Request
Below are some records. Print exactly the lines between the one holding "Popper is the" and the one holding "the 2011 New", inclusive, and nothing else.

Data listing
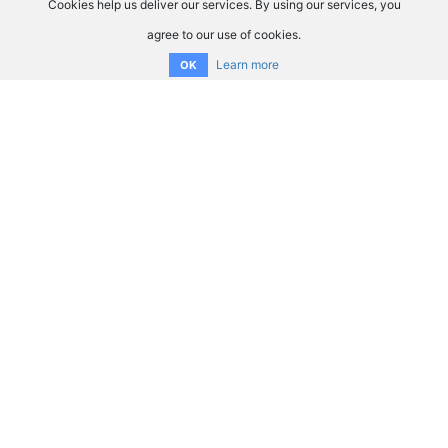
Cookies help us deliver our services. By using our services, you
agree to our use of cookies.
Learn more
OK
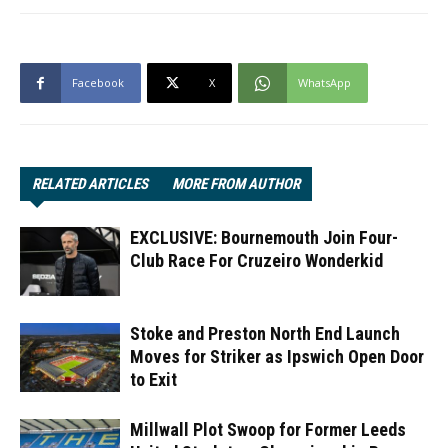
Facebook
X
WhatsApp
RELATED ARTICLES
MORE FROM AUTHOR
EXCLUSIVE: Bournemouth Join Four-
Club Race For Cruzeiro Wonderkid
Stoke and Preston North End Launch
Moves for Striker as Ipswich Open Door
to Exit
Millwall Plot Swoop for Former Leeds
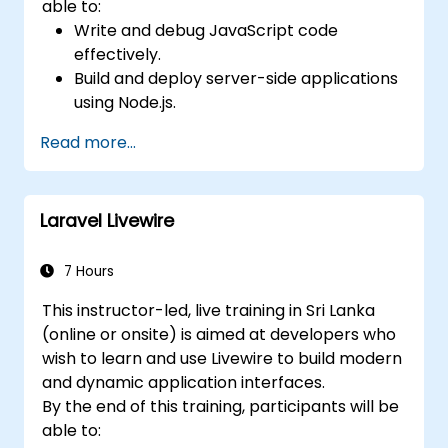
able to:
Write and debug JavaScript code
effectively.
Build and deploy server-side applications
using Node.js.
Develop dynamic and responsive user
Read more...
interfaces with React.
Integrate front-end and back-end
components to create full-stack
Laravel Livewire
applications.
Understand best practices for migrating
legacy systems to modern JavaScript-
7 Hours
based platforms.
This instructor-led, live training in Sri Lanka
(online or onsite) is aimed at developers who
wish to learn and use Livewire to build modern
and dynamic application interfaces.
By the end of this training, participants will be
able to:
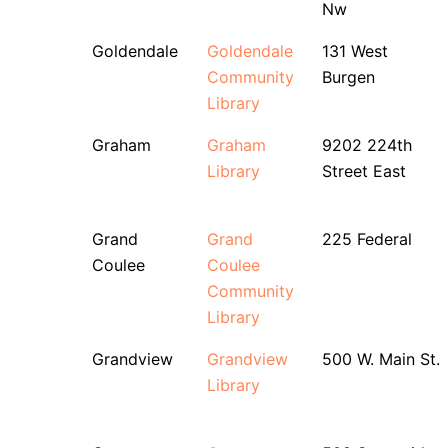
Nw
Goldendale
Goldendale
131 West
Community
Burgen
Library
Graham
Graham
9202 224th
Library
Street East
Grand
Grand
225 Federal
Coulee
Coulee
Community
Library
Grandview
Grandview
500 W. Main St.
Library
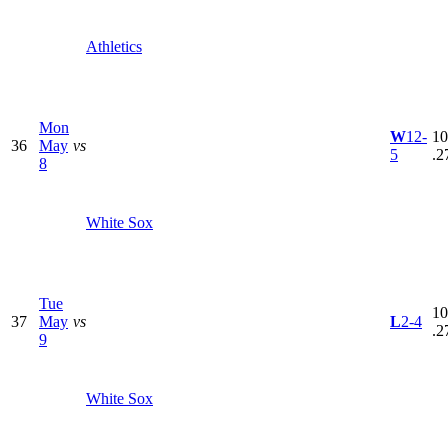
Athletics
Mon
W
12-
10
36
May
vs
5
.2
8
White Sox
Tue
10
37
May
vs
L
2-4
.2
9
White Sox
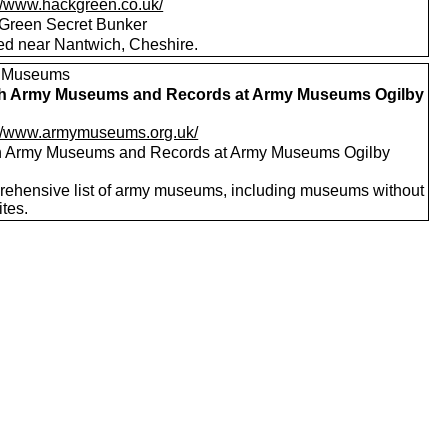
://www.hackgreen.co.uk/
Green Secret Bunker
ed near Nantwich, Cheshire.
, Museums
sh Army Museums and Records at Army Museums Ogilby
://www.armymuseums.org.uk/
sh Army Museums and Records at Army Museums Ogilby
ehensive list of army museums, including museums without
tes.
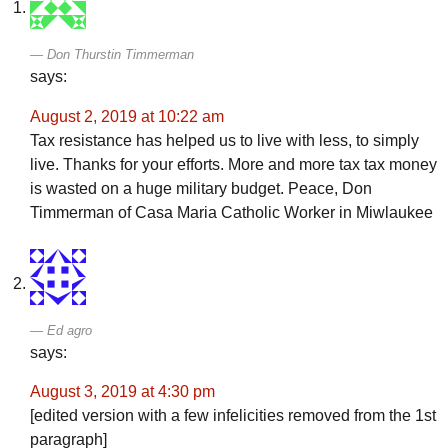
Don Thurstin Timmerman
says:
August 2, 2019 at 10:22 am
Tax resistance has helped us to live with less, to simply
live. Thanks for your efforts. More and more tax tax money
is wasted on a huge military budget. Peace, Don
Timmerman of Casa Maria Catholic Worker in Miwlaukee
Ed agro
says:
August 3, 2019 at 4:30 pm
[edited version with a few infelicities removed from the 1st
paragraph]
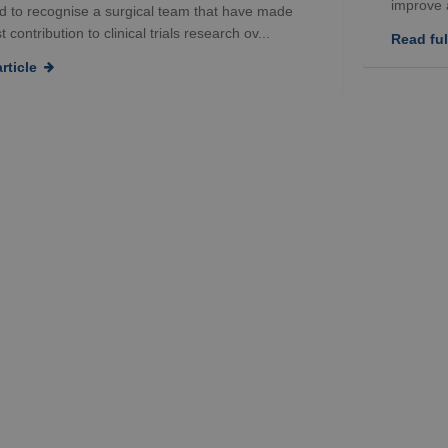
improve a
d to recognise a surgical team that have made
 contribution to clinical trials research ov...
Read full
rticle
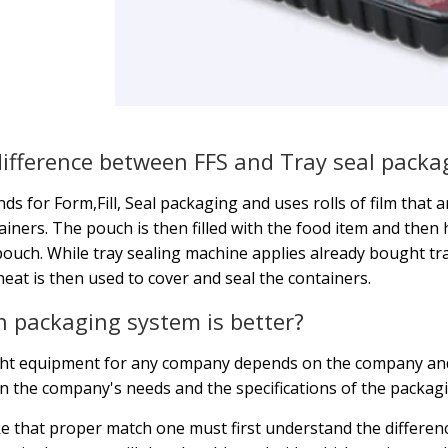
ifference between FFS and Tray seal packa
nds for Form,Fill, Seal packaging and uses rolls of film that
ainers. The pouch is then filled with the food item and then h
pouch. While tray sealing machine applies already bought tray
heat is then used to cover and seal the containers.
 packaging system is better?
ght equipment for any company depends on the company and
 the company's needs and the specifications of the packag
 that proper match one must first understand the differe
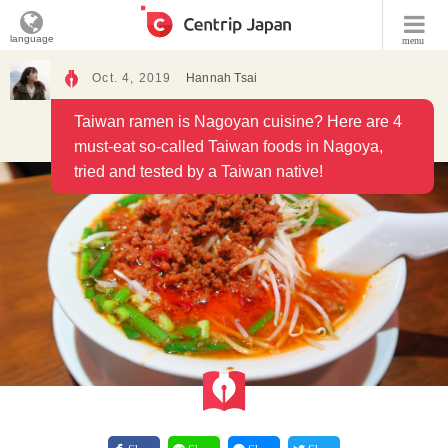
language
menu
Oct. 4, 2019
Hannah Tsai
Taiwan ramen is Nagoyan cuisine? Here are 4
must-eat so-called Taiwan foods in Nagoya,
tried and tested by a Taiwan native!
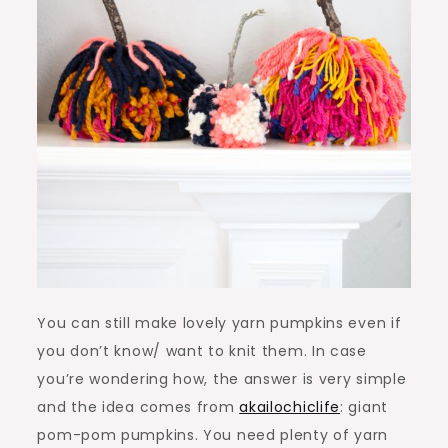
You can still make lovely yarn pumpkins even if
you don’t know/ want to knit them. In case
you’re wondering how, the answer is very simple
and the idea comes from
akailochiclife
: giant
pom-pom pumpkins. You need plenty of yarn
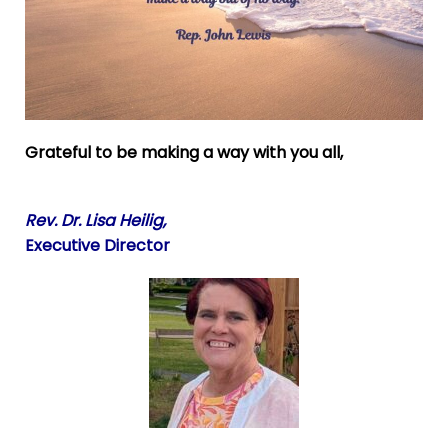
Grateful to be making a way with you all,
Rev. Dr. Lisa Heilig,
Executive Director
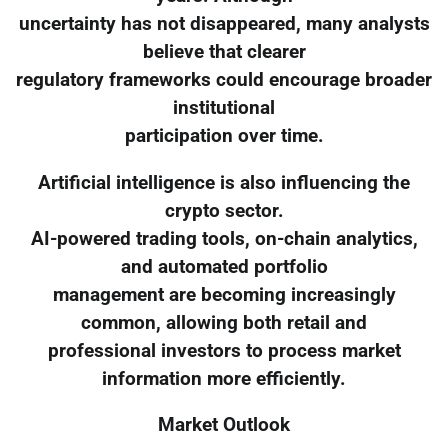
uncertainty has not disappeared, many analysts
believe that clearer
regulatory frameworks could encourage broader
institutional
participation over time.
Artificial intelligence is also influencing the
crypto sector.
AI-powered trading tools, on-chain analytics,
and automated portfolio
management are becoming increasingly
common, allowing both retail and
professional investors to process market
information more efficiently.
Market Outlook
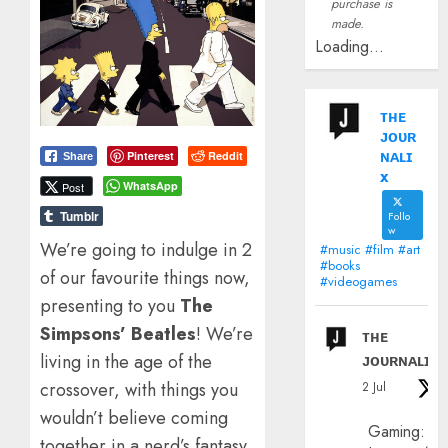
purchase is
made.
Loading...
ᴛʜᴇ
ᴊᴏᴜʀ
ɴᴀʟɪ
Pinterest
Reddit
Share
x
WhatsApp
Post
Tumblr
Follo
w
We’re going to indulge in 2
#music #film #art
#books
of our favourite things now,
#videogames
presenting to you
The
Simpsons’ Beatles
! We’re
ᴛʜᴇ
ᴊᴏᴜʀɴᴀʟɪx
living in the age of the
crossover, with things you
2 Jul
wouldn’t believe coming
Gaming:
together in a nerd’s fantasy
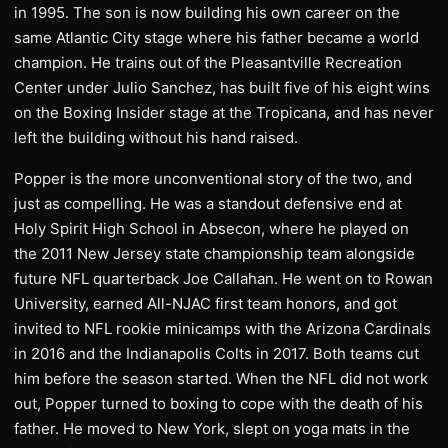
in 1995. The son is now building his own career on the
same Atlantic City stage where his father became a world
champion. He trains out of the Pleasantville Recreation
Center under Julio Sanchez, has built five of his eight wins
on the Boxing Insider stage at the Tropicana, and has never
left the building without his hand raised.
Popper is the more unconventional story of the two, and
just as compelling. He was a standout defensive end at
Holy Spirit High School in Absecon, where he played on
the 2011 New Jersey state championship team alongside
future NFL quarterback Joe Callahan. He went on to Rowan
University, earned All-NJAC first team honors, and got
invited to NFL rookie minicamps with the Arizona Cardinals
in 2016 and the Indianapolis Colts in 2017. Both teams cut
him before the season started. When the NFL did not work
out, Popper turned to boxing to cope with the death of his
father. He moved to New York, slept on yoga mats in the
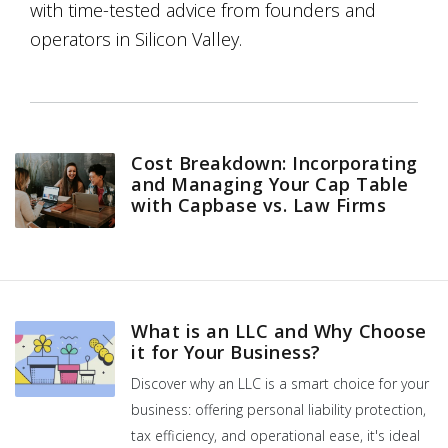
with time-tested advice from founders and
operators in Silicon Valley.
Cost Breakdown: Incorporating
and Managing Your Cap Table
with Capbase vs. Law Firms
What is an LLC and Why Choose
it for Your Business?
Discover why an LLC is a smart choice for your
business: offering personal liability protection,
tax efficiency, and operational ease, it's ideal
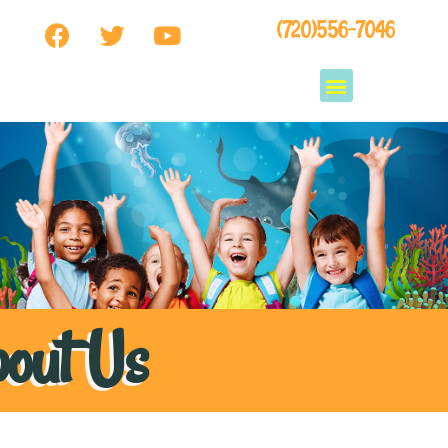
(720)556-7046
out Us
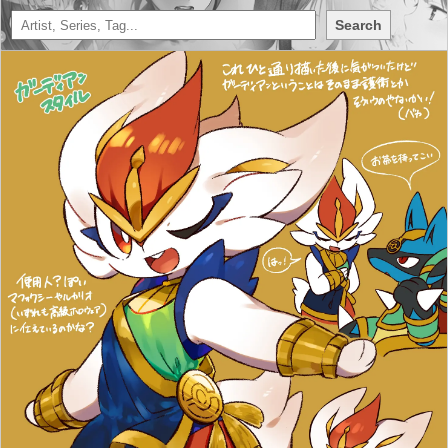
Search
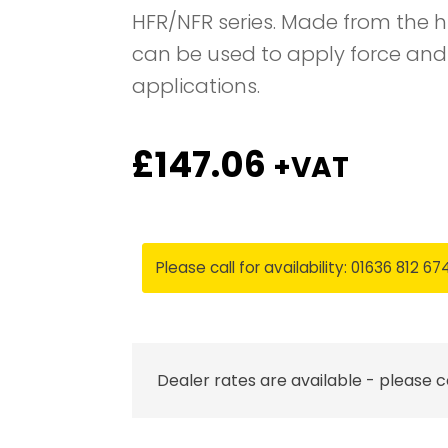
HFR/NFR series. Made from the h
can be used to apply force and
applications.
£
147.06
+VAT
Please call for availability: 01636 812 67
Dealer rates are available - please 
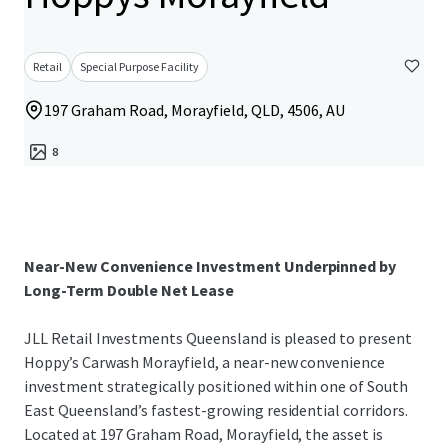
Retail
Special Purpose Facility
197 Graham Road, Morayfield, QLD, 4506, AU
8
Near-New Convenience Investment Underpinned by
Long-Term Double Net Lease
JLL Retail Investments Queensland is pleased to present
Hoppy’s Carwash Morayfield, a near-new convenience
investment strategically positioned within one of South
East Queensland’s fastest-growing residential corridors.
Located at 197 Graham Road, Morayfield, the asset is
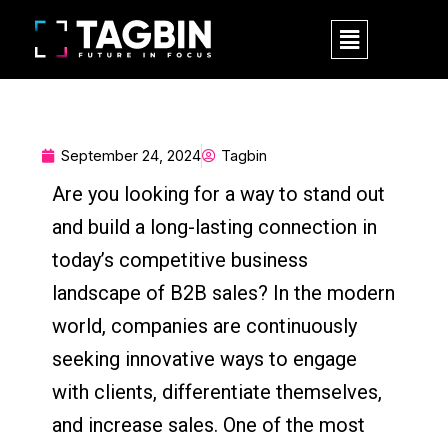
Skip
M
to
e
content
n
u
September 24, 2024
Tagbin
Are you looking for a way to stand out
and build a long-lasting connection in
today’s competitive business
landscape of B2B sales? In the modern
world, companies are continuously
seeking innovative ways to engage
with clients, differentiate themselves,
and increase sales. One of the most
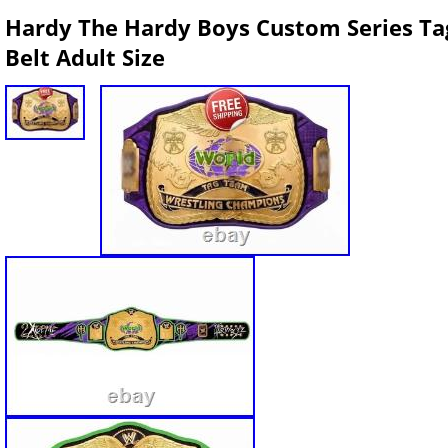
Hardy The Hardy Boys Custom Series T
Belt Adult Size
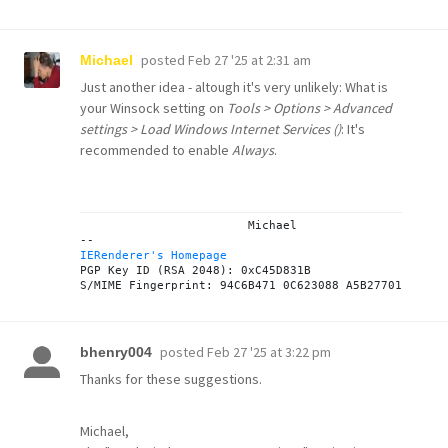
posted
Feb 27 '25 at 2:31 am
Michael
Just another idea - altough it's very unlikely: What is
your Winsock setting on
Tools > Options > Advanced
settings > Load Windows Internet Services ()
: It's
recommended to enable
Always
.
			Michael

IERenderer's Homepage
PGP Key ID (RSA 2048): 0xC45D831B

posted
Feb 27 '25 at 3:22 pm
bhenry004
Thanks for these suggestions.
Michael,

Output of the task
Popper is the more unconventional story of the two, and
just as compelling. He was a standout defensive end at
Holy Spirit High School in Absecon, where he played on
the 2011 New Jersey state championship team alongside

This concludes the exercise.